What's Interesting

We have a new organization and a new manager, and one of the questions we as staff are being asked is "what's interesting?" with responses to be at least one sentence and less than one page. This is my submission.


When asked, I tell people that I work at the intersection of four disciplines: media, education, IT, and philosophy. These four – and in particular the convergence of these four - are also a fair representation of what I find interesting as well.

Media – by ‘media’ I mean journalism (as opposed to, for example, multimedia, though I am an avid photographer, a podcaster, have built online games, and enjoy virtual experiences). I have run my own newsletter for the last 20 years, have been blogging even longer, created a community newspaper co-op when I lived in Moncton, and have been in the field since my days as a student journalist in the 1980s. Today this translates into an interest in social networks, copyright issues, truth (and ethics) in media, and the practical matter of helping communities communicate with each other and externally.

Education – I am recognized as a leading authority in online and distance learning; I built a learning management system in the 1990s for Assiniboine Community College, built and conducted the world’s first massive open online course (MOOC), and have contributed to the fields of open education, learning network, and learning theory throughout my career. Today my focus is on ‘personal learning’ (not to be confused with AI-assisted ‘personalized learning’) and specifically on ways to help learners manager information, engage in community learning activities, and manage their own personal learning records.

IT – I write my own software, including everything for my website. Most recently this includes my newsletter software, an always-under-construction personal learning environment (PLE) called gRSShopper, and a small toy blockchain module for Perl. I think software should be distributed and open source, especially when produced by a government agency, as we can do much more good (and generate much more national wealth) this way. I want to continue to develop the PLE or to continue to contribute to international efforts to promote learning technology standards and open educational resources.

Philosophy – my degrees are in philosophy and I specialize in epistemology and the philosophies of science and of mind. I was a connectionist back in the 1990s (nice to see the world catch up to the idea of neural-net based AI) and have based my work in media, education and IT on these core philosophies and the concept of distributed self-organizing networks.
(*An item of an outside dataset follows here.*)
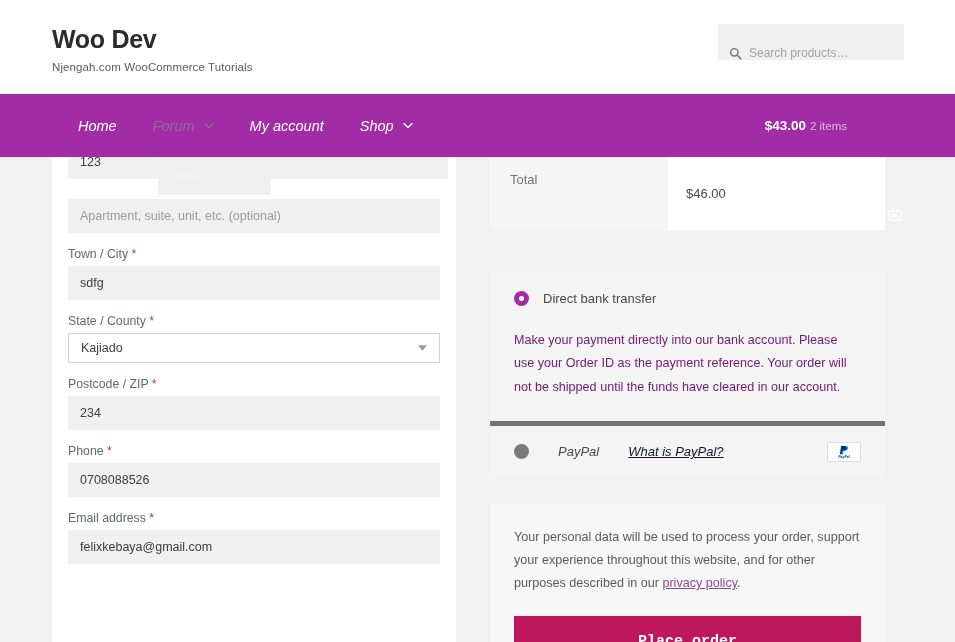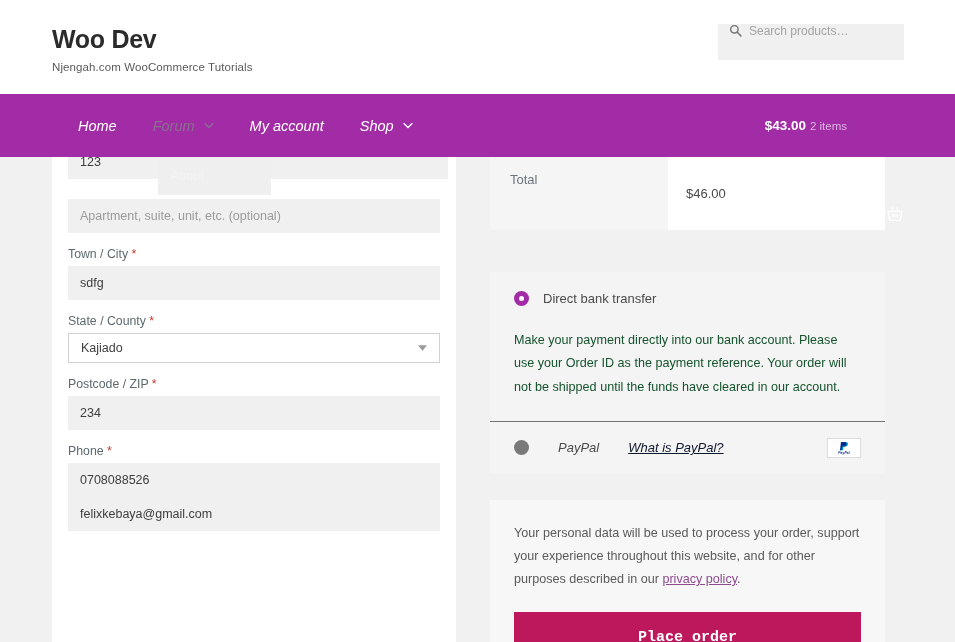"Search products…" .search-box { align-items: flex-start -> flex-end }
I am interested in writing more about the idea of the core critical literacies required to work in a complex and changing work and learning environment.

I would prefer in general that my work in the public service focus less on those who are already successful (such as large corporations and commercial interests) and more on technologies and issues that benefit those in need (including especially international development, access to education, and community self-organization). I prefer to work openly (not in secret) and for the public good.